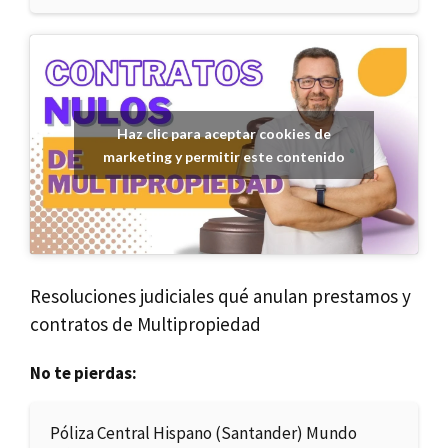
Haz clic para aceptar cookies de
marketing y permitir este contenido
Resoluciones judiciales qué anulan prestamos y
contratos de Multipropiedad
No te pierdas:
Póliza Central Hispano (Santander) Mundo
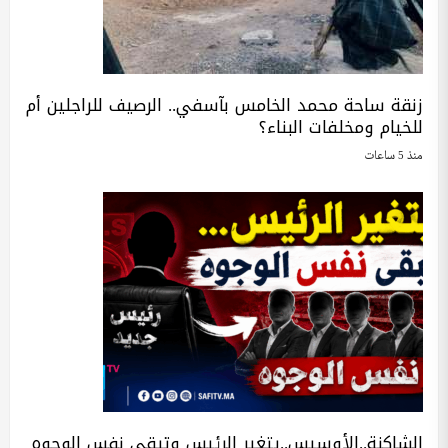
زنقة ساحة محمد الخامس بآسفي.. الرصيف للراجلين أم
للخيام ومخلفات البناء؟
منذ 5 ساعات
الشاكنة..الأوسيس..يتغير الرئيس وتبقى نفس الوجوه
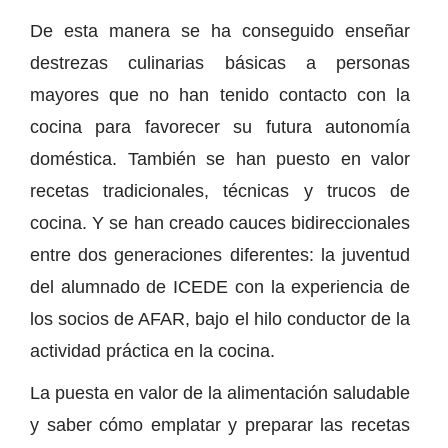
De esta manera se ha conseguido enseñar
destrezas culinarias básicas a personas
mayores que no han tenido contacto con la
cocina para favorecer su futura autonomía
doméstica. También se han puesto en valor
recetas tradicionales, técnicas y trucos de
cocina. Y se han creado cauces bidireccionales
entre dos generaciones diferentes: la juventud
del alumnado de ICEDE con la experiencia de
los socios de AFAR, bajo el hilo conductor de la
actividad práctica en la cocina.
La puesta en valor de la alimentación saludable
y saber cómo emplatar y preparar las recetas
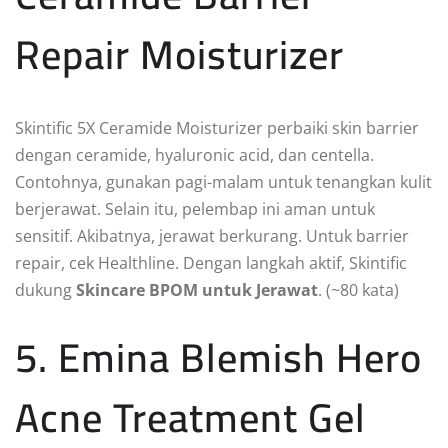
Repair Moisturizer
Skintific 5X Ceramide Moisturizer perbaiki skin barrier
dengan ceramide, hyaluronic acid, dan centella.
Contohnya, gunakan pagi-malam untuk tenangkan kulit
berjerawat. Selain itu, pelembap ini aman untuk
sensitif. Akibatnya, jerawat berkurang. Untuk barrier
repair, cek Healthline. Dengan langkah aktif, Skintific
dukung
Skincare BPOM untuk Jerawat
. (~80 kata)
5. Emina Blemish Hero
Acne Treatment Gel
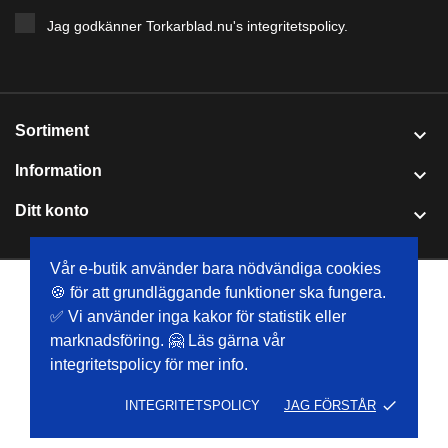
Jag godkänner Torkarblad.nu's
integritetspolicy
.
Sortiment

Information

Ditt konto

Vår e-butik använder bara nödvändiga cookies
🍪 för att grundläggande funktioner ska fungera.
© 2026 Torkarblad.nu - Försäljning av torkarblad online | E-
✅ Vi använder inga kakor för statistik eller
handelsprogramvara via PrestaShop™
marknadsföring. 🤗 Läs gärna vår
integritetspolicy för mer info.
done
INTEGRITETSPOLICY
JAG FÖRSTÅR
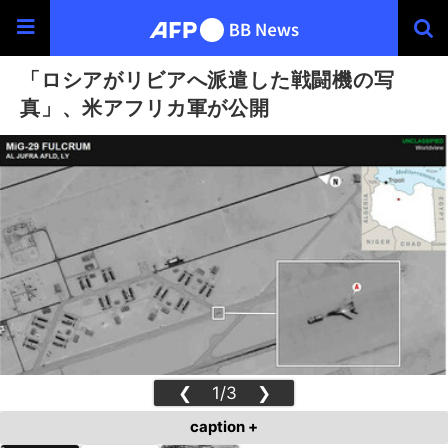
「ロシアがリビアへ派遣した戦闘機の写
真」、米アフリカ軍が公開
❮
1/3
❯
caption +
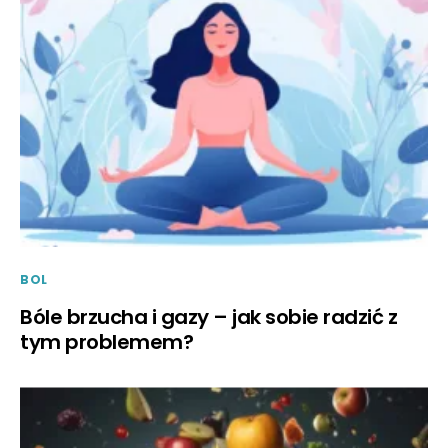
BOL
Bóle brzucha i gazy – jak sobie radzić z
tym problemem?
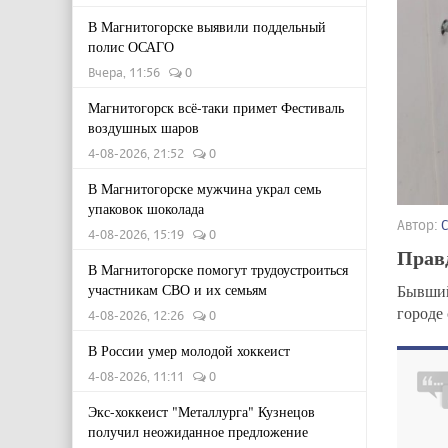
В Магнитогорске выявили поддельный
полис ОСАГО
Вчера, 11:56
0
Магнитогорск всё-таки примет Фестиваль
воздушных шаров
4-08-2026, 21:52
0
В Магнитогорске мужчина украл семь
упаковок шоколада
Автор:
4-08-2026, 15:19
0
Правд
В Магнитогорске помогут трудоустроиться
участникам СВО и их семьям
Бывший
городе
4-08-2026, 12:26
0
В России умер молодой хоккеист
4-08-2026, 11:11
0
Экс-хоккеист "Металлурга" Кузнецов
получил неожиданное предложение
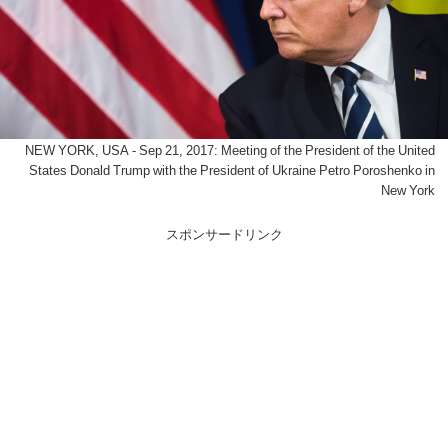
NEW YORK, USA - Sep 21, 2017: Meeting of the President of the United
States Donald Trump with the President of Ukraine Petro Poroshenko in
New York
スポンサードリンク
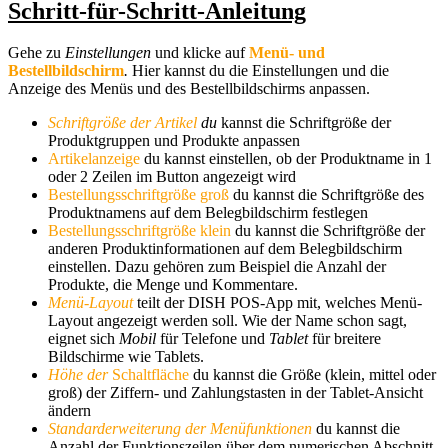
Schritt-für-Schritt-Anleitung
Gehe zu
Einstellungen
und klicke auf
Menü- und
Bestellbildschirm
.
Hier kannst du die Einstellungen und die
Anzeige des Menüs und des Bestellbildschirms anpassen.
Schriftgröße
der Artikel
du
kannst die Schriftgröße der
Produktgruppen und Produkte anpassen
Artikelanzeige
du kannst einstellen, ob der Produktname in 1
oder 2 Zeilen im Button angezeigt wird
Bestellungsschriftgröße groß
du kannst die Schriftgröße des
Produktnamens auf dem Belegbildschirm festlegen
Bestellungsschriftgröße k
lein
du kannst die Schriftgröße der
anderen Produktinformationen auf dem Belegbildschirm
einstellen. Dazu gehören zum Beispiel die Anzahl der
Produkte, die Menge und Kommentare.
Menü-Layout
teilt der DISH POS-App mit, welches Menü-
Layout angezeigt werden soll. Wie der Name schon sagt,
eignet sich
Mobil
für Telefone und
Tablet
für breitere
Bildschirme wie Tablets.
Höhe der
Schaltfläche
du kannst die Größe (klein, mittel oder
groß) der Ziffern- und Zahlungstasten in der Tablet-Ansicht
ändern
Standarderweiterung der Menüfunktionen
du kannst die
Anzahl der Funktionszeilen über dem numerischen Abschnitt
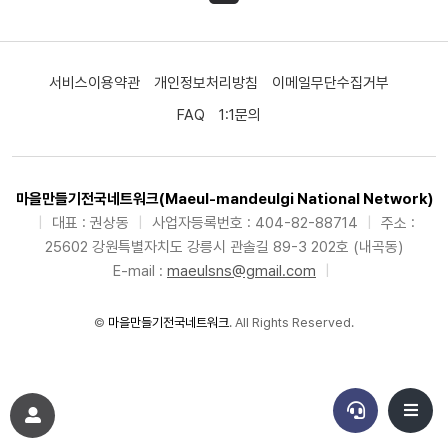
서비스이용약관
개인정보처리방침
이메일무단수집거부
FAQ
1:1문의
마을만들기전국네트워크(Maeul-mandeulgi National Network)
|
대표 : 권상동
|
사업자등록번호 : 404-82-88714
|
주소 :
25602 강원특별자치도 강릉시 관솔길 89-3 202호 (내곡동)
E-mail :
maeulsns@gmail.com
|
©
마을만들기전국네트워크
. All Rights Reserved.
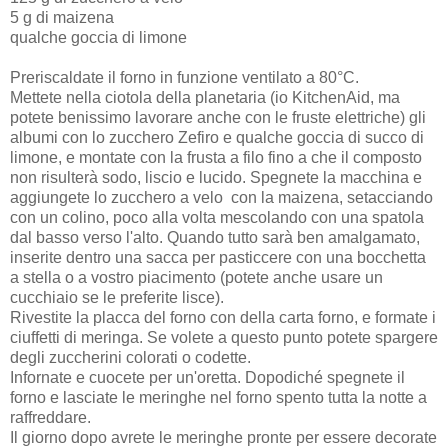
5 g di maizena
qualche goccia di limone
Preriscaldate il forno in funzione ventilato a 80°C.
Mettete nella ciotola della planetaria (io KitchenAid, ma
potete benissimo lavorare anche con le fruste elettriche) gli
albumi con lo zucchero Zefiro e qualche goccia di succo di
limone, e montate con la frusta a filo fino a che il composto
non risulterà sodo, liscio e lucido. Spegnete la macchina e
aggiungete lo zucchero a velo con la maizena, setacciando
con un colino, poco alla volta mescolando con una spatola
dal basso verso l'alto. Quando tutto sarà ben amalgamato,
inserite dentro una sacca per pasticcere con una bocchetta
a stella o a vostro piacimento (potete anche usare un
cucchiaio se le preferite lisce).
Rivestite la placca del forno con della carta forno, e formate i
ciuffetti di meringa. Se volete a questo punto potete spargere
degli zuccherini colorati o codette.
Infornate e cuocete per un'oretta. Dopodiché spegnete il
forno e lasciate le meringhe nel forno spento tutta la notte a
raffreddare.
Il giorno dopo avrete le meringhe pronte per essere decorate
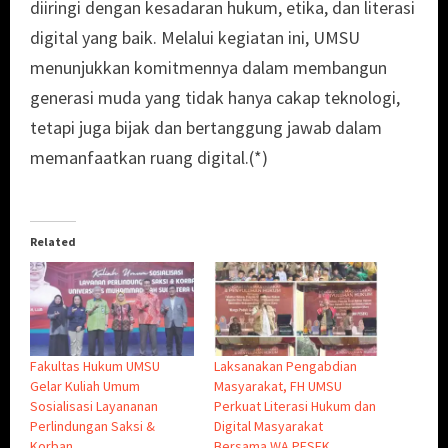
diiringi dengan kesadaran hukum, etika, dan literasi
digital yang baik. Melalui kegiatan ini, UMSU
menunjukkan komitmennya dalam membangun
generasi muda yang tidak hanya cakap teknologi,
tetapi juga bijak dan bertanggung jawab dalam
memanfaatkan ruang digital.(*)
Related
Fakultas Hukum UMSU
Laksanakan Pengabdian
Gelar Kuliah Umum
Masyarakat, FH UMSU
Sosialisasi Layananan
Perkuat Literasi Hukum dan
Perlindungan Saksi &
Digital Masyarakat
Korban
Bersama WA PESEK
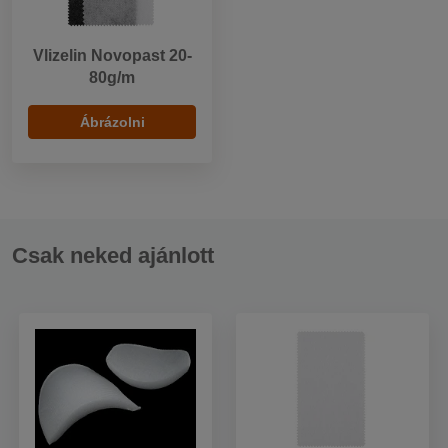
Vlizelin Novopast 20-
80g/m
Ábrázolni
Csak neked ajánlott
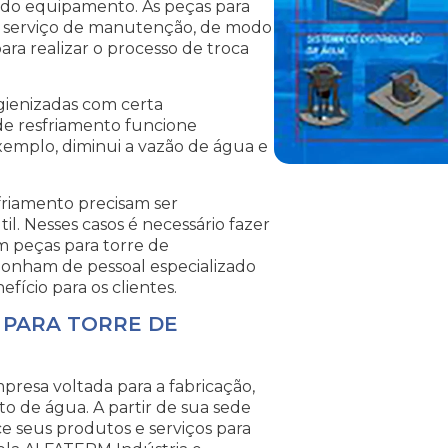
 do equipamento. As peças para
o serviço de manutenção, de modo
ra realizar o processo de troca
gienizadas com certa
de resfriamento funcione
xemplo, diminui a vazão de água e
friamento precisam ser
il. Nesses casos é necessário fazer
m peças para torre de
ponham de pessoal especializado
ício para os clientes.
 PARA TORRE DE
resa voltada para a fabricação,
o de água. A partir de sua sede
ce seus produtos e serviços para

ABOUT THIS TASK: Find and show each line of the listing with the word "Torkarblad".

SOLUTION TO THE EXERCISE:
Jag godkänner Torkarblad.nu's
© 2026 Torkarblad.nu - Försäljning av torkarblad online | E-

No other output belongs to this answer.